◆ WORK TO BE COMPLETED ◆
Every record must appear in your reply exactly as written.

○ ○ ○ ○ ○

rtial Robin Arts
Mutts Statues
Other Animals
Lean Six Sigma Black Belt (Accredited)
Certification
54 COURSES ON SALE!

○ ○ ○ ○ ○

◆ EXERCISE RESPONSE ◆
rtial Robin Arts
Mutts Statues
Other Animals
Lean Six Sigma Black Belt (Accredited)
Certification
54 COURSES ON SALE!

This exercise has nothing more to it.